Nove Regioni hanno emesso ordinanze anti-caldo. Da una settimana l’Italia affronta un’ondata di caldo senza precedenti. Temperature che superano i 36 gradi centigradi, con picchi di 40 gradi soprattutto nelle regioni meridionali, hanno spinto nove amministrazioni regionali a emanare ordinanze che sospendono il lavoro all’aperto durante le ore più critiche della giornata. Questi interventi, rivolti principalmente ai settori agricolo, edilizio e delle cave, prevedono la sospensione delle attività all’aperto nelle ore più calde per prevenire infortuni e malori durante ondate di calore. Tuttavia, la frammentazione degli interventi a livello regionale mette in evidenza l’assenza di una strategia coordinata a livello nazionale, a differenza di paesi come Spagna e Grecia, che hanno introdotto divieti nazionali per il lavoro all’aperto nei periodi di caldo intenso.

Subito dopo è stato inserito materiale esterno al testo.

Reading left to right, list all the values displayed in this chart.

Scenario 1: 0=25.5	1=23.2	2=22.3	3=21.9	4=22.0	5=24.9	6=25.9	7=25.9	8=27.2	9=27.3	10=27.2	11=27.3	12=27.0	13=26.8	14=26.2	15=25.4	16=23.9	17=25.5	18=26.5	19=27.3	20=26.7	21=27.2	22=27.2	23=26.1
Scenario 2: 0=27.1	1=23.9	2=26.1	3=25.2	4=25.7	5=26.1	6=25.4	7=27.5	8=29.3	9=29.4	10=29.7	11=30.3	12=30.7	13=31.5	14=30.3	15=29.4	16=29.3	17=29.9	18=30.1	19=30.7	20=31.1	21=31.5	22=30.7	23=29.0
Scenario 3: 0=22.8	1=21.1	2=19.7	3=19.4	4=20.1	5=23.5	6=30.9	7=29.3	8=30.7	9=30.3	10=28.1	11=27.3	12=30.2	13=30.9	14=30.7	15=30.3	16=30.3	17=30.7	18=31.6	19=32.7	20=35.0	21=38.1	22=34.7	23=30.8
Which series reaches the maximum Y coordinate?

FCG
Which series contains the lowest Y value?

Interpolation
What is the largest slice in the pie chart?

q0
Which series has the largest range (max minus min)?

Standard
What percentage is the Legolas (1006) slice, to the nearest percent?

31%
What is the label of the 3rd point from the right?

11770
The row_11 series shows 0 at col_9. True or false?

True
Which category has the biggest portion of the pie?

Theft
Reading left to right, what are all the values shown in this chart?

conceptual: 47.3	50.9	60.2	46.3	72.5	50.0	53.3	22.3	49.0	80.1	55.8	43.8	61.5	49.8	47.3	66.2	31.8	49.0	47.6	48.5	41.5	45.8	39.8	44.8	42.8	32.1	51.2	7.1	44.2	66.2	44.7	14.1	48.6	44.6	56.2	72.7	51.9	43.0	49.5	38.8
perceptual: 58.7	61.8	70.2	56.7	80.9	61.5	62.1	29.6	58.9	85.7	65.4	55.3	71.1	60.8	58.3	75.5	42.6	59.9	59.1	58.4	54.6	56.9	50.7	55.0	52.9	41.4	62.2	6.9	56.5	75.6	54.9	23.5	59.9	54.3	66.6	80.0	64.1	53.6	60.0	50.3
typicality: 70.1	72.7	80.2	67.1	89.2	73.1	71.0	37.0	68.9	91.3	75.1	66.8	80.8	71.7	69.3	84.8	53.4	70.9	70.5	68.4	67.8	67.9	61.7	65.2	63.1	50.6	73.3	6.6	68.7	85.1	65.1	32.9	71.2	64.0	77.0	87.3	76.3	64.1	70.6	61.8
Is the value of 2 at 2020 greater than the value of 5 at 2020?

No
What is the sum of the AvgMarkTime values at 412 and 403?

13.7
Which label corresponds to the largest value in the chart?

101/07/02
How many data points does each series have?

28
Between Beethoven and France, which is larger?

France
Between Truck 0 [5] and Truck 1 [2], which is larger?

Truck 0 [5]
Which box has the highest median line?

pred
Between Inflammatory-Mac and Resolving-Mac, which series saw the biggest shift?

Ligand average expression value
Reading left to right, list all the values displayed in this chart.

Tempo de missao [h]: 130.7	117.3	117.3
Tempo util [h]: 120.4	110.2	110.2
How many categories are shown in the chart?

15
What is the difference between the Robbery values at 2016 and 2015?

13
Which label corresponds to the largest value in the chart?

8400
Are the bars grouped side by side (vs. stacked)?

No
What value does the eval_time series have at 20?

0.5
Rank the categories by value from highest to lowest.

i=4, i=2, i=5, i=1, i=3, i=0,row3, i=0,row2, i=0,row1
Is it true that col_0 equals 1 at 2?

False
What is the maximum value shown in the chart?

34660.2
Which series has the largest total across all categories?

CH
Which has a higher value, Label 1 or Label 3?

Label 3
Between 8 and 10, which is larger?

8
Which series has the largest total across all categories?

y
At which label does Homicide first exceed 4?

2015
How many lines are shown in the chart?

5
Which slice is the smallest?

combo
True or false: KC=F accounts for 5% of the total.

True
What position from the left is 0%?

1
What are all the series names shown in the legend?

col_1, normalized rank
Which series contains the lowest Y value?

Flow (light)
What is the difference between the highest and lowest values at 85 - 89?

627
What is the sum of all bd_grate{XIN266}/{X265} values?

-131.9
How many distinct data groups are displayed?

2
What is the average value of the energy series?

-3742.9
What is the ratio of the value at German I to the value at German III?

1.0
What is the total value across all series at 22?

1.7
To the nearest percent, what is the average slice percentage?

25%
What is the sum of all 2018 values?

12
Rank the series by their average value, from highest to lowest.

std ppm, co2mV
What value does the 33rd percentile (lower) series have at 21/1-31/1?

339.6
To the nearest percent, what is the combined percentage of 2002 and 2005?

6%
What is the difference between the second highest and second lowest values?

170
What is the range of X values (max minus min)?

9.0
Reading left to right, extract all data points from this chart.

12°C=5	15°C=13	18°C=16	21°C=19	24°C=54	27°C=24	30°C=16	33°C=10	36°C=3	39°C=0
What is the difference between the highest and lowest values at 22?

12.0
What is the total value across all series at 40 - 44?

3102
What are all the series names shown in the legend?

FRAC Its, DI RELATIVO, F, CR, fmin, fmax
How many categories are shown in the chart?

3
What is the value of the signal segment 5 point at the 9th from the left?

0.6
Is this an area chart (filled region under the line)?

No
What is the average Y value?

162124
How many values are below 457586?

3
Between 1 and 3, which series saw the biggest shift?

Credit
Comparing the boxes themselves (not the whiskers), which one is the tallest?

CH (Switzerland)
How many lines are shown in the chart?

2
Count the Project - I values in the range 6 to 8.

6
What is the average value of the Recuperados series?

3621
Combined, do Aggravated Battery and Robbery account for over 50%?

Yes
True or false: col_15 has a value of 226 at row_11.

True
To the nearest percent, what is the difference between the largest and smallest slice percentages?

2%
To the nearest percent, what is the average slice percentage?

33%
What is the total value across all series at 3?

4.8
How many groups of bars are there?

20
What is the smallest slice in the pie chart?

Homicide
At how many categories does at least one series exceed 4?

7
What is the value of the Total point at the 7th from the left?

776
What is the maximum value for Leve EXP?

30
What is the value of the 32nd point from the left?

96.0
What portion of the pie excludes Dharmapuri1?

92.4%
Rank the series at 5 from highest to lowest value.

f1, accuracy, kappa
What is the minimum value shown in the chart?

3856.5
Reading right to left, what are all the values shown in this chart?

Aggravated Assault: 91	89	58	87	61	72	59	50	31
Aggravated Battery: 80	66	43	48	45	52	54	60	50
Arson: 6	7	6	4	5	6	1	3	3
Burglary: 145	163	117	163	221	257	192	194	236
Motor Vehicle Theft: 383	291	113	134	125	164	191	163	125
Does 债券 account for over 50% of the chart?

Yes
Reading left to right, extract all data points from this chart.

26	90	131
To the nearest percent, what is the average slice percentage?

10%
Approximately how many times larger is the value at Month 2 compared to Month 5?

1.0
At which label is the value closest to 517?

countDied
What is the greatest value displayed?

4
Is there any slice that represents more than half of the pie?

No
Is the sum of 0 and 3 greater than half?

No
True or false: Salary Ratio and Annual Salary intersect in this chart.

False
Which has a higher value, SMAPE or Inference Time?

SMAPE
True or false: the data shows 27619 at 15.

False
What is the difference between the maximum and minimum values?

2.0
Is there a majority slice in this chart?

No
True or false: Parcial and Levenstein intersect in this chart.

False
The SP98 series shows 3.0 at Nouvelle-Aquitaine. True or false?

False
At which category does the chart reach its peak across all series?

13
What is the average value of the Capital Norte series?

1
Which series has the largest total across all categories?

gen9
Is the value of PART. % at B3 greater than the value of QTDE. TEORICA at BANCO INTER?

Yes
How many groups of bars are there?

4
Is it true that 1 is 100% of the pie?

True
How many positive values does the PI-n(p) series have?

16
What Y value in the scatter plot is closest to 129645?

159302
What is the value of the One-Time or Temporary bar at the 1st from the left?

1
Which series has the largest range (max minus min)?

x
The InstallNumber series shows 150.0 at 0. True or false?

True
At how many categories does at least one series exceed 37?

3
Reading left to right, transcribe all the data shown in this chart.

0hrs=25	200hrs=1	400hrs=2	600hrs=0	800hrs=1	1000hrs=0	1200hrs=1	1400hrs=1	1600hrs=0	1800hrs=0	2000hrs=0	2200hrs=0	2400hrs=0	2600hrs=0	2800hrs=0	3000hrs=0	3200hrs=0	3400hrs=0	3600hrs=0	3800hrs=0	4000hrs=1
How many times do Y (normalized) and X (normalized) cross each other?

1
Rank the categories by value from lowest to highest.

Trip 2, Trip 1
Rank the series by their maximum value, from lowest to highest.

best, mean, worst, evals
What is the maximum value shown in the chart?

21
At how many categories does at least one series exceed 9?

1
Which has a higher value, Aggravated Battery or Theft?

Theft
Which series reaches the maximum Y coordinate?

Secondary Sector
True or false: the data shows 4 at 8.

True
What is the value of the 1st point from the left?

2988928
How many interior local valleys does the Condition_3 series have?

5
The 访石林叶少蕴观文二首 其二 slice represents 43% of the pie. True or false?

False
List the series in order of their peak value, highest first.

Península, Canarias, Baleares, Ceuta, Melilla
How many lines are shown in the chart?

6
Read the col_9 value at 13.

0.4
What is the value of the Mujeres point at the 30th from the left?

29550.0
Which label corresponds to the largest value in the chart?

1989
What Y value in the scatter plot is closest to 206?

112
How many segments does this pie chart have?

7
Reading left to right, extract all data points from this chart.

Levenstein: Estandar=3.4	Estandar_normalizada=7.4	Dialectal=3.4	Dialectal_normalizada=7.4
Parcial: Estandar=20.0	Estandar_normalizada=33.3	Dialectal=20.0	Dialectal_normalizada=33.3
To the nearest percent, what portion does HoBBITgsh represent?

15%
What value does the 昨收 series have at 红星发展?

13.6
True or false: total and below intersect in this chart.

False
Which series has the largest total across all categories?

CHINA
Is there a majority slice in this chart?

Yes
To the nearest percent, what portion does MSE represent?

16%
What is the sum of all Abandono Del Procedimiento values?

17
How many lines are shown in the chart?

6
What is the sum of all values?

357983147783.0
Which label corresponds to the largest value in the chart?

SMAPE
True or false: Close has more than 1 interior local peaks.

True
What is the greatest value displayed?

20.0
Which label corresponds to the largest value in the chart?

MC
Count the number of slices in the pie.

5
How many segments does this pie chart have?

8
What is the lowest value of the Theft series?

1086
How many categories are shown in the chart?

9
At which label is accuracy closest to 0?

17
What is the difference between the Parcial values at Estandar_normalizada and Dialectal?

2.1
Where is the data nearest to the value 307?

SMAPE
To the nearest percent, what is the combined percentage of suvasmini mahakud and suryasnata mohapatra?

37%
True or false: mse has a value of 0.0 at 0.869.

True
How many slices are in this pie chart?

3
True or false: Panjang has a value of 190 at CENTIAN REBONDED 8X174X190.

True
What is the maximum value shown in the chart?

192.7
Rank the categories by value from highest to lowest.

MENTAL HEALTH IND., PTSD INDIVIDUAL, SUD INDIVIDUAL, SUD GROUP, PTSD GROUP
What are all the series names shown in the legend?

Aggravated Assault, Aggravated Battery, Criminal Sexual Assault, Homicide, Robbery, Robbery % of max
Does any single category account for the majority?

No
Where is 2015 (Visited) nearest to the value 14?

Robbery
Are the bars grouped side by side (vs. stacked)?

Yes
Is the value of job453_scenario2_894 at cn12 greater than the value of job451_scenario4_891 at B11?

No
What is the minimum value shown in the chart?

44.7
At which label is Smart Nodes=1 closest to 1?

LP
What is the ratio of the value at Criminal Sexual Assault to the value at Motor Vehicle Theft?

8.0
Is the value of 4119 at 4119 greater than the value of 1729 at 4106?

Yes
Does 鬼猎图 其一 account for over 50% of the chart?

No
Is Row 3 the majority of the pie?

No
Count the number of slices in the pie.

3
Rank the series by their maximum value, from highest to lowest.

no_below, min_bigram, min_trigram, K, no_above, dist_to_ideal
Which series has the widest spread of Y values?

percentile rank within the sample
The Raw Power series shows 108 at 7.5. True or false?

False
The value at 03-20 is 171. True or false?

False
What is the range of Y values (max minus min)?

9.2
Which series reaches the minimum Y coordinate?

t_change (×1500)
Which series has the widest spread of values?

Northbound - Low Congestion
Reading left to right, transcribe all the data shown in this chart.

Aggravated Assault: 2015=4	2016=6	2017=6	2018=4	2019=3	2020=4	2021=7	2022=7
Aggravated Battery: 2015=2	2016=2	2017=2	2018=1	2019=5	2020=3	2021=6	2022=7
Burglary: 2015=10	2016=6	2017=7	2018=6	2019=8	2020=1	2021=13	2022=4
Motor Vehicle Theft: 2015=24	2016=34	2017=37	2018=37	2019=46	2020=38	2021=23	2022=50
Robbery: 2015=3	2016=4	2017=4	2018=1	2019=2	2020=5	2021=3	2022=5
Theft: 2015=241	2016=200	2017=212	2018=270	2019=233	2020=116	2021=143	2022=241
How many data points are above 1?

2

Le nove Regioni che hanno fatto ordinanze anti-caldo
Lazio, Umbria, Calabria, Sicilia, Abruzzo, Toscana, Campania, Sardegna e Puglia hanno già reso operative le proprie disposizioni di emergenza. Le ordinanze, pur presentando leggere differenze nella durata e nell’ambito di applicazione, condividono un nucleo comune: la sospensione obbligatoria del lavoro all’aperto dalle 12:30 alle 16 nei giorni classificati come ad alto rischio termico. Il periodo di validità si estende fino al 31 agosto, coprendo quindi l’intera fase estiva più critica dal punto di vista delle temperature.
Negli ultimi giorni, altre amministrazioni regionali hanno preparato provvedimenti analoghi pronti a entrare in vigore. La Lombardia, inizialmente restia all’adozione di misure vincolanti, ha modificato la propria posizione dopo una serie di incontri con le organizzazioni sindacali. L’ordinanza lombarda, entrata in vigore il primo luglio, mantiene le stesse modalità di sospensione del Lazio ma estende la durata fino al 15 settembre. Anche l’Emilia-Romagna ha predisposto un’ordinanza con caratteristiche simili, aggiungendo però un elemento distintivo: l’estensione delle misure protettive anche ai lavoratori impiegati sui piazzali della logistica.
Diverso l’approccio adottato da Marche, Friuli Venezia Giulia, Molise, Piemonte, Valle d’Aosta, Veneto e Trentino-Alto Adige. Queste regioni hanno scelto di non introdurre regole puntuali e vincolanti, limitandosi a suggerire misure di prevenzione alle aziende. Le raccomandazioni includono la revisione degli orari di lavoro, l’aumento delle pause in zone ombreggiate, una maggiore distribuzione di acqua e la riorganizzazione dei turni per prevedere interruzioni più frequenti.
Il sistema di monitoraggio Worklimate 2.0
In Italia, il sito di riferimento per valutare se una giornata presenta condizioni di alto rischio termico per i lavoratori è Worklimate 2.0, sviluppato dal Consiglio nazionale delle ricerche e dall’Inail (l’Istituto nazionale per l’assicurazione contro gli infortuni sul lavoro) nell’ambito di un progetto scientifico che studia l’impatto dello stress termico ambientale sui lavoratori. La piattaforma si basa sull’indice Wbgt (Wet bulb globe temperature), uno standard riconosciuto a livello internazionale per la valutazione del rischio da calore, ideato negli anni Cinquanta per monitorare lo stress termico nei campi di addestramento militari statunitensi.